Home Remedy of Deep Venous Thrombosis
Although no natural remedies are there which can cure DVT, but some can help in the process of blood thinning and prevention of the disease. Some of the home remedies for DVT are:
- Ginger: Drink ginger tea 2 or 3 times a day. Ginger plays a great role in treating DVT. A natural salicylate, it can block vitamin K and thin the blood. It also boosts blood circulation in arteries and veins. Plus, it helps prevent high cholesterol, which can cause plaque buildup and inhibit circulation.
- Cayenne Pepper: This natural blood thinner also helps in the treatment of DVT. The compound capsaicin in cayenne pepper promotes blood circulation and helps prevent blood clots. It also strengthens the arteries and capillaries.
- Vitamin-E: Eat vitamin E-rich foods like walnuts, almonds, hazelnuts, sunflower seeds, olive oil, spinach, broccoli, and avocado. Vitamin E contains antiplatelet and anticoagulant properties that help prevent blood clots.

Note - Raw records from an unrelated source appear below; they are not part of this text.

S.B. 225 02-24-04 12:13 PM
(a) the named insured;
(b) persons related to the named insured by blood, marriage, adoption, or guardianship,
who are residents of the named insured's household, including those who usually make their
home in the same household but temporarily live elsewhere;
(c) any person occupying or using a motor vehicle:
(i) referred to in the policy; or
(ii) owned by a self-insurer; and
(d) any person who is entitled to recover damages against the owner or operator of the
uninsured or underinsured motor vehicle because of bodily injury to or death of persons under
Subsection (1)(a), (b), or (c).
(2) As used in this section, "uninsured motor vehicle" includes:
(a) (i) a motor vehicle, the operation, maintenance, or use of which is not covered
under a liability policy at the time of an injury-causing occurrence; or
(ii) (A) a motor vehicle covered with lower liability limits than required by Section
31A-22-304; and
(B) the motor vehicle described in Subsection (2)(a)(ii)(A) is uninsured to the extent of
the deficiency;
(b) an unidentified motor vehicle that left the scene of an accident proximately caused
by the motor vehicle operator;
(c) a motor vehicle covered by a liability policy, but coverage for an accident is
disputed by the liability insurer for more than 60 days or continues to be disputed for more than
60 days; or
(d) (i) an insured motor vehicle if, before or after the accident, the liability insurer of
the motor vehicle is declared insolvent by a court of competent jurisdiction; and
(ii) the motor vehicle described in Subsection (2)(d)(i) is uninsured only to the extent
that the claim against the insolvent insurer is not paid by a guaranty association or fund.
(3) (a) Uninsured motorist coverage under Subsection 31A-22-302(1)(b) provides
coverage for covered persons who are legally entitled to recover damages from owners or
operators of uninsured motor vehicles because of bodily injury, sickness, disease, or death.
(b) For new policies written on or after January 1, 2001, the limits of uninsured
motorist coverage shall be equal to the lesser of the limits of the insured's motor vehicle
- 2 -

- Turmeric: Apply turmeric paste on the affected part. This wonderful spice also has blood-thinning properties and can help improve circulation
Treatment of Deep Venous Thrombosis
DVT treatments focus on keeping the clot from growing. In addition, treatment will attempt to prevent a pulmonary embolism and lower your risk of having more clots. Your physician or vascular surgeon can usually treat DVT with medications or minimally invasive procedures. Rarely, surgery may be required.
- Medications: Medications are used to thin your blood, such as heparin and warfarin. This makes it harder for your blood to clot.

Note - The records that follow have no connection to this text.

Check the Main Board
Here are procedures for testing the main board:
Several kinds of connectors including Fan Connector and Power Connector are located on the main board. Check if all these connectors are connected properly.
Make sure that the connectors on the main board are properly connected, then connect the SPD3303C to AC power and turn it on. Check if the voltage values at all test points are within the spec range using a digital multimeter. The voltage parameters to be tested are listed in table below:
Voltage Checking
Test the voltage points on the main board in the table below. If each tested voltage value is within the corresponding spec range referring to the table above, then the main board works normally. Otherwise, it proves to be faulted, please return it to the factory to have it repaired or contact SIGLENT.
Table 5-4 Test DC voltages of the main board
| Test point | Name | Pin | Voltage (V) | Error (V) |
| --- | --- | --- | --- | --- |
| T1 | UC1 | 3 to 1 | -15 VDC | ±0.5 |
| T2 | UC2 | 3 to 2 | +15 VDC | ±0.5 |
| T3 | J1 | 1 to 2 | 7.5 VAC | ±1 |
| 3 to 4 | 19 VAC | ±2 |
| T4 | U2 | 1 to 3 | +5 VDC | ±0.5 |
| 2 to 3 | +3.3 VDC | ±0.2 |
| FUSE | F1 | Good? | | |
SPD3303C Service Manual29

- Clot Busters: These drugs are either given through an IV line to break up blood clots or through a catheter placed directly into the clot.
- Filters: You might need to have a filter put inside the large abdominal vein called the vena cava if you aren’t able to take blood thinners. This form of treatment helps prevent pulmonary embolisms by stopping clots from entering your lungs.
- Physical Therapy: Physical therapy depends upon the condition of the patient. For some patients it’s useful while for others it’s contraindicated.